#### [WRITTEN TASK]
Say how many lines in the entries hold the string "LIST", giving the number by itself.
--- --- ---
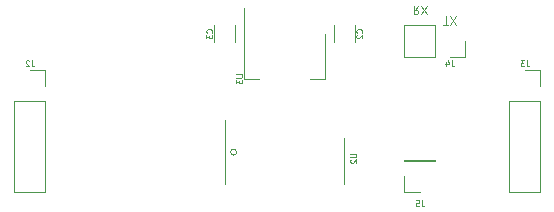
<source format=gbo>
%TF.GenerationSoftware,KiCad,Pcbnew,(5.1.9-0-10_14)*%
%TF.CreationDate,2021-03-22T14:16:12+08:00*%
%TF.ProjectId,Kernel,4b65726e-656c-42e6-9b69-6361645f7063,rev?*%
%TF.SameCoordinates,Original*%
%TF.FileFunction,Legend,Bot*%
%TF.FilePolarity,Positive*%
%FSLAX46Y46*%
G04 Gerber Fmt 4.6, Leading zero omitted, Abs format (unit mm)*
G04 Created by KiCad (PCBNEW (5.1.9-0-10_14)) date 2021-03-22 14:16:12*
%MOMM*%
%LPD*%
G01*
G04 APERTURE LIST*
%ADD10C,0.120000*%
%ADD11C,0.125000*%
%ADD12C,0.100000*%
G04 APERTURE END LIST*
D10*
X93726000Y-51308000D02*
G75*
G03*
X93726000Y-51308000I-254000J0D01*
G01*
D11*
X109103333Y-38926333D02*
X108870000Y-39259666D01*
X108703333Y-38926333D02*
X108703333Y-39626333D01*
X108970000Y-39626333D01*
X109036666Y-39593000D01*
X109070000Y-39559666D01*
X109103333Y-39493000D01*
X109103333Y-39393000D01*
X109070000Y-39326333D01*
X109036666Y-39293000D01*
X108970000Y-39259666D01*
X108703333Y-39259666D01*
X109336666Y-39626333D02*
X109803333Y-38926333D01*
X109803333Y-39626333D02*
X109336666Y-38926333D01*
X111226666Y-40515333D02*
X111626666Y-40515333D01*
X111426666Y-39815333D02*
X111426666Y-40515333D01*
X111793333Y-40515333D02*
X112260000Y-39815333D01*
X112260000Y-40515333D02*
X111793333Y-39815333D01*
D10*
%TO.C,J5*%
X107890000Y-54670000D02*
X109220000Y-54670000D01*
X107890000Y-53340000D02*
X107890000Y-54670000D01*
X107890000Y-52070000D02*
X110550000Y-52070000D01*
X110550000Y-52070000D02*
X110550000Y-52010000D01*
X107890000Y-52070000D02*
X107890000Y-52010000D01*
X107890000Y-52010000D02*
X110550000Y-52010000D01*
%TO.C,U3*%
X94380000Y-39080000D02*
X94380000Y-45090000D01*
X101200000Y-41330000D02*
X101200000Y-45090000D01*
X94380000Y-45090000D02*
X95640000Y-45090000D01*
X101200000Y-45090000D02*
X99940000Y-45090000D01*
%TO.C,U2*%
X92730000Y-52070000D02*
X92730000Y-48620000D01*
X92730000Y-52070000D02*
X92730000Y-54020000D01*
X102850000Y-52070000D02*
X102850000Y-50120000D01*
X102850000Y-52070000D02*
X102850000Y-54020000D01*
%TO.C,C3*%
X91800000Y-41986252D02*
X91800000Y-40563748D01*
X93620000Y-41986252D02*
X93620000Y-40563748D01*
%TO.C,C2*%
X103780000Y-40563748D02*
X103780000Y-41986252D01*
X101960000Y-40563748D02*
X101960000Y-41986252D01*
%TO.C,J4*%
X113090000Y-43240000D02*
X113090000Y-41910000D01*
X111760000Y-43240000D02*
X113090000Y-43240000D01*
X110490000Y-43240000D02*
X110490000Y-40580000D01*
X110490000Y-40580000D02*
X107890000Y-40580000D01*
X110490000Y-43240000D02*
X107890000Y-43240000D01*
X107890000Y-43240000D02*
X107890000Y-40580000D01*
%TO.C,J3*%
X119440000Y-44390000D02*
X118110000Y-44390000D01*
X119440000Y-45720000D02*
X119440000Y-44390000D01*
X119440000Y-46990000D02*
X116780000Y-46990000D01*
X116780000Y-46990000D02*
X116780000Y-54670000D01*
X119440000Y-46990000D02*
X119440000Y-54670000D01*
X119440000Y-54670000D02*
X116780000Y-54670000D01*
%TO.C,J2*%
X77530000Y-44390000D02*
X76200000Y-44390000D01*
X77530000Y-45720000D02*
X77530000Y-44390000D01*
X77530000Y-46990000D02*
X74870000Y-46990000D01*
X74870000Y-46990000D02*
X74870000Y-54670000D01*
X77530000Y-46990000D02*
X77530000Y-54670000D01*
X77530000Y-54670000D02*
X74870000Y-54670000D01*
%TO.C,J5*%
D12*
X109386666Y-55396190D02*
X109386666Y-55753333D01*
X109410476Y-55824761D01*
X109458095Y-55872380D01*
X109529523Y-55896190D01*
X109577142Y-55896190D01*
X108910476Y-55396190D02*
X109148571Y-55396190D01*
X109172380Y-55634285D01*
X109148571Y-55610476D01*
X109100952Y-55586666D01*
X108981904Y-55586666D01*
X108934285Y-55610476D01*
X108910476Y-55634285D01*
X108886666Y-55681904D01*
X108886666Y-55800952D01*
X108910476Y-55848571D01*
X108934285Y-55872380D01*
X108981904Y-55896190D01*
X109100952Y-55896190D01*
X109148571Y-55872380D01*
X109172380Y-55848571D01*
%TO.C,U3*%
X93706190Y-44704047D02*
X94110952Y-44704047D01*
X94158571Y-44727857D01*
X94182380Y-44751666D01*
X94206190Y-44799285D01*
X94206190Y-44894523D01*
X94182380Y-44942142D01*
X94158571Y-44965952D01*
X94110952Y-44989761D01*
X93706190Y-44989761D01*
X93706190Y-45180238D02*
X93706190Y-45489761D01*
X93896666Y-45323095D01*
X93896666Y-45394523D01*
X93920476Y-45442142D01*
X93944285Y-45465952D01*
X93991904Y-45489761D01*
X94110952Y-45489761D01*
X94158571Y-45465952D01*
X94182380Y-45442142D01*
X94206190Y-45394523D01*
X94206190Y-45251666D01*
X94182380Y-45204047D01*
X94158571Y-45180238D01*
%TO.C,U2*%
X103358190Y-51435047D02*
X103762952Y-51435047D01*
X103810571Y-51458857D01*
X103834380Y-51482666D01*
X103858190Y-51530285D01*
X103858190Y-51625523D01*
X103834380Y-51673142D01*
X103810571Y-51696952D01*
X103762952Y-51720761D01*
X103358190Y-51720761D01*
X103405809Y-51935047D02*
X103382000Y-51958857D01*
X103358190Y-52006476D01*
X103358190Y-52125523D01*
X103382000Y-52173142D01*
X103405809Y-52196952D01*
X103453428Y-52220761D01*
X103501047Y-52220761D01*
X103572476Y-52196952D01*
X103858190Y-51911238D01*
X103858190Y-52220761D01*
%TO.C,C3*%
X91618571Y-41191666D02*
X91642380Y-41167857D01*
X91666190Y-41096428D01*
X91666190Y-41048809D01*
X91642380Y-40977380D01*
X91594761Y-40929761D01*
X91547142Y-40905952D01*
X91451904Y-40882142D01*
X91380476Y-40882142D01*
X91285238Y-40905952D01*
X91237619Y-40929761D01*
X91190000Y-40977380D01*
X91166190Y-41048809D01*
X91166190Y-41096428D01*
X91190000Y-41167857D01*
X91213809Y-41191666D01*
X91166190Y-41358333D02*
X91166190Y-41667857D01*
X91356666Y-41501190D01*
X91356666Y-41572619D01*
X91380476Y-41620238D01*
X91404285Y-41644047D01*
X91451904Y-41667857D01*
X91570952Y-41667857D01*
X91618571Y-41644047D01*
X91642380Y-41620238D01*
X91666190Y-41572619D01*
X91666190Y-41429761D01*
X91642380Y-41382142D01*
X91618571Y-41358333D01*
%TO.C,C2*%
X104318571Y-41191666D02*
X104342380Y-41167857D01*
X104366190Y-41096428D01*
X104366190Y-41048809D01*
X104342380Y-40977380D01*
X104294761Y-40929761D01*
X104247142Y-40905952D01*
X104151904Y-40882142D01*
X104080476Y-40882142D01*
X103985238Y-40905952D01*
X103937619Y-40929761D01*
X103890000Y-40977380D01*
X103866190Y-41048809D01*
X103866190Y-41096428D01*
X103890000Y-41167857D01*
X103913809Y-41191666D01*
X103913809Y-41382142D02*
X103890000Y-41405952D01*
X103866190Y-41453571D01*
X103866190Y-41572619D01*
X103890000Y-41620238D01*
X103913809Y-41644047D01*
X103961428Y-41667857D01*
X104009047Y-41667857D01*
X104080476Y-41644047D01*
X104366190Y-41358333D01*
X104366190Y-41667857D01*
%TO.C,J4*%
X111926666Y-43541190D02*
X111926666Y-43898333D01*
X111950476Y-43969761D01*
X111998095Y-44017380D01*
X112069523Y-44041190D01*
X112117142Y-44041190D01*
X111474285Y-43707857D02*
X111474285Y-44041190D01*
X111593333Y-43517380D02*
X111712380Y-43874523D01*
X111402857Y-43874523D01*
%TO.C,J3*%
X118276666Y-43541190D02*
X118276666Y-43898333D01*
X118300476Y-43969761D01*
X118348095Y-44017380D01*
X118419523Y-44041190D01*
X118467142Y-44041190D01*
X118086190Y-43541190D02*
X117776666Y-43541190D01*
X117943333Y-43731666D01*
X117871904Y-43731666D01*
X117824285Y-43755476D01*
X117800476Y-43779285D01*
X117776666Y-43826904D01*
X117776666Y-43945952D01*
X117800476Y-43993571D01*
X117824285Y-44017380D01*
X117871904Y-44041190D01*
X118014761Y-44041190D01*
X118062380Y-44017380D01*
X118086190Y-43993571D01*
%TO.C,J2*%
X76366666Y-43541190D02*
X76366666Y-43898333D01*
X76390476Y-43969761D01*
X76438095Y-44017380D01*
X76509523Y-44041190D01*
X76557142Y-44041190D01*
X76152380Y-43588809D02*
X76128571Y-43565000D01*
X76080952Y-43541190D01*
X75961904Y-43541190D01*
X75914285Y-43565000D01*
X75890476Y-43588809D01*
X75866666Y-43636428D01*
X75866666Y-43684047D01*
X75890476Y-43755476D01*
X76176190Y-44041190D01*
X75866666Y-44041190D01*
%TD*%
M02*

</source>
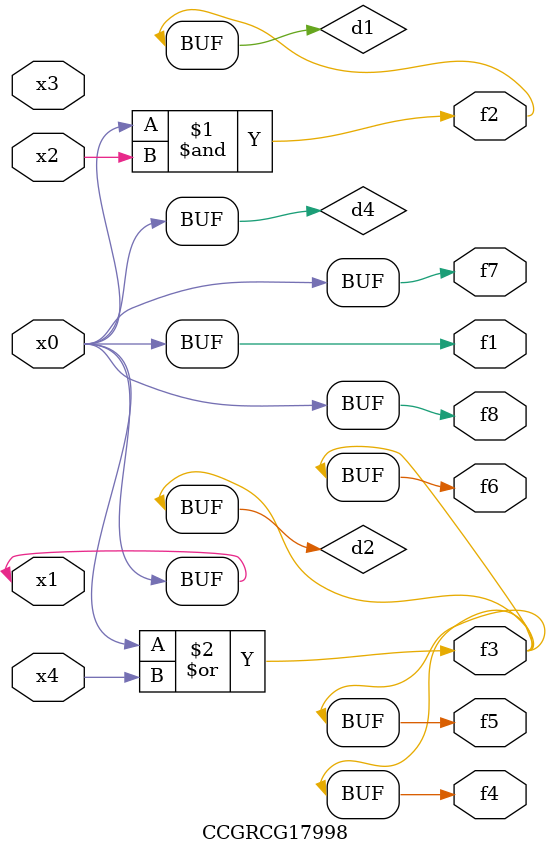
<source format=v>
module CCGRCG17998(
	input x0, x1, x2, x3, x4,
	output f1, f2, f3, f4, f5, f6, f7, f8
);

	wire d1, d2, d3, d4;

	and (d1, x0, x2);
	or (d2, x0, x4);
	nand (d3, x0, x2);
	buf (d4, x0, x1);
	assign f1 = d4;
	assign f2 = d1;
	assign f3 = d2;
	assign f4 = d2;
	assign f5 = d2;
	assign f6 = d2;
	assign f7 = d4;
	assign f8 = d4;
endmodule

</source>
--- --- ---
#### [EXERCISE ANSWER]
2